War Child
A Child Soldier's Story

Book Details

Discerning Reader Editorial Review

Reviewed 01/06/2009 by Jacob Hantla.

Recommended. You will not be unaffected by this tragic and touching narrative.

Born in Tonj, South Sudan in approximately 1980, all that Jal Jok (later renamed Emmanuel Jal) knew was civil war. By the time that most children around the world are learning to swing on monkey bars and play sports, he had seen family members raped and murdered, lost his father to an army position, survived a waterless and foodless trek across the desert, lived through life in a refugee camp, and entered war as gun-toting jenajesh. Short on manpower and wanting to equip and train the next generation, the SPLA army in Sudan trained children to fight in a brutal war that has ravaged Sudan for decades and claimed an entire generation. War Child is the autobiography of one of those jenajesh, one of the lost boys of Sudan. It is the story of a boy trained to hate and kill, who found his way out of hatred to the God of his mother - Jesus Christ - and learned to love. This transformation headed Jal down a path of music culminating in international renown, as a hiphop artist pleading with his people and the world to help bring peace to his homeland in Sudan.

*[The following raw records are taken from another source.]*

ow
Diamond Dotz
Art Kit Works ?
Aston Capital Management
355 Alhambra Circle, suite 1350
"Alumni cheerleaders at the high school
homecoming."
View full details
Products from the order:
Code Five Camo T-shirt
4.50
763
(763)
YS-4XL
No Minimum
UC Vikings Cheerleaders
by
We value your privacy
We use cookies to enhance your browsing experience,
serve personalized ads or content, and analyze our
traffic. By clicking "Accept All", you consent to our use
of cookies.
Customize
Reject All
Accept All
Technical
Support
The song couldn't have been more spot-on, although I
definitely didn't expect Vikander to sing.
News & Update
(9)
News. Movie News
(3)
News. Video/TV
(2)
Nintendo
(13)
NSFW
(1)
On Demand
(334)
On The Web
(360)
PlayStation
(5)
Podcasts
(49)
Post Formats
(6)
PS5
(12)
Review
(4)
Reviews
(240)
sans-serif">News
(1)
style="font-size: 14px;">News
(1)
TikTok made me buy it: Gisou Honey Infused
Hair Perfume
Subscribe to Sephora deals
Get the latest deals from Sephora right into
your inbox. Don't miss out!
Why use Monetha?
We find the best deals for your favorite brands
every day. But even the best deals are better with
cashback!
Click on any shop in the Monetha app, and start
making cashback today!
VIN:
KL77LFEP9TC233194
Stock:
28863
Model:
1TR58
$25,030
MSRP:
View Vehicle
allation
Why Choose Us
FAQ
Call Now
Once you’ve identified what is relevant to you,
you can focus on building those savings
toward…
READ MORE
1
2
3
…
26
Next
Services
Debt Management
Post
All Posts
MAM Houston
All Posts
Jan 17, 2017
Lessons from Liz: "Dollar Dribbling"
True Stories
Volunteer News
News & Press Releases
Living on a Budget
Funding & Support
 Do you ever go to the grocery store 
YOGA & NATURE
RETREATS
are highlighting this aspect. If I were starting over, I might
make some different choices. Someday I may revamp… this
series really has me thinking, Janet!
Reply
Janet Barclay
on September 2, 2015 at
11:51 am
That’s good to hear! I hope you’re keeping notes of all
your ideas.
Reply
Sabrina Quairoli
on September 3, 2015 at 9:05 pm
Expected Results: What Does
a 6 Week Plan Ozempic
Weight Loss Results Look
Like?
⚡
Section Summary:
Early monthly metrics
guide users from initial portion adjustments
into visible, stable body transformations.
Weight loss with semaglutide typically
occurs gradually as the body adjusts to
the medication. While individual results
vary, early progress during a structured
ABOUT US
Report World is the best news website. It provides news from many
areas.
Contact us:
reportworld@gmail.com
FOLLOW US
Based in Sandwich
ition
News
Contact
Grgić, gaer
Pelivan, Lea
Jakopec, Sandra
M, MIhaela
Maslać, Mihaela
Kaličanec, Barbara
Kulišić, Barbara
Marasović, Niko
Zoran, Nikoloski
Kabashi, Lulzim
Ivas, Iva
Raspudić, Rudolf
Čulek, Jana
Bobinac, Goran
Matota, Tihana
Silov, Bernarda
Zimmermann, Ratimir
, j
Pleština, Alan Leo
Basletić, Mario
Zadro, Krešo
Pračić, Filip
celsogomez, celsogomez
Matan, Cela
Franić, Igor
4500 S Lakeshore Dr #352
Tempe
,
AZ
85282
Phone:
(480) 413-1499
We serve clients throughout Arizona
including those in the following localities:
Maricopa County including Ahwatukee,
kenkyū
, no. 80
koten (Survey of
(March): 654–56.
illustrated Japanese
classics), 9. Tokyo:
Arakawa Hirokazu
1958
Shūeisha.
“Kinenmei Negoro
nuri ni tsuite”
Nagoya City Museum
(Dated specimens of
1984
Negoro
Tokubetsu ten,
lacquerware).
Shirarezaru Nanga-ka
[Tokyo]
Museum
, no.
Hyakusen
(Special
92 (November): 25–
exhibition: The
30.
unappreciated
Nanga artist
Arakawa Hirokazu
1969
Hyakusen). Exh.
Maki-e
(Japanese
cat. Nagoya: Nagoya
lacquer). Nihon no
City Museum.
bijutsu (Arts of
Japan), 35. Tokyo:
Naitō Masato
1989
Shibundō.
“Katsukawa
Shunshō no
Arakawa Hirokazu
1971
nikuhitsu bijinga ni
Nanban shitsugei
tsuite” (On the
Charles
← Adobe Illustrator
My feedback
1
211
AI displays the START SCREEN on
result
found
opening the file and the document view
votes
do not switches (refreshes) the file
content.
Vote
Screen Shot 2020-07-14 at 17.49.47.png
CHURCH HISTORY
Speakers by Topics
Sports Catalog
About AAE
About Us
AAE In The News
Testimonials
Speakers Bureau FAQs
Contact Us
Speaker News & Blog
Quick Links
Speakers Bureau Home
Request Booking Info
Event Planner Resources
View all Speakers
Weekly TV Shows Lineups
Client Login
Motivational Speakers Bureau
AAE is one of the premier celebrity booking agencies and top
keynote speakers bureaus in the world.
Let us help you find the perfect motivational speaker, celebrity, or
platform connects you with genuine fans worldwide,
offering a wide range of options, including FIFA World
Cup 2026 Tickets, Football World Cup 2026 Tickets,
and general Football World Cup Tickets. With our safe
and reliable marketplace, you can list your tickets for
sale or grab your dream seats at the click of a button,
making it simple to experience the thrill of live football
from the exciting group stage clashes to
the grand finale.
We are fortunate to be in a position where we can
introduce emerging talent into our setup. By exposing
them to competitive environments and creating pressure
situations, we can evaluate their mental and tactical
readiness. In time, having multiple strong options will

I could not put the book down, reading the entire thing in just three days, despite being a slow reader. The horrific reality of the day-to-day life (and mostly death) of the Sudanese civil war and its effects on both the armies and the civilians is clearly portrayed - not inappropriately or even for shock value - through the memory of a young child who lived it. It is probably too much for children to handle, so be discerning; at times it is too much for even adults to bear and you are bound to find your emotions regularly overwhelmed. Genocide, war, statistics are all horribly abstract terms that don't affect my mind and don't affect my prayers and efforts as they should. But stories affect us. This story is one that should be told and it should affect us. This story is especially important to be told because it is one that represents millions whose stories we won't read.

I highly recommend War Child. You will not go away unaffected. I pray that Sudan would not be unaffected.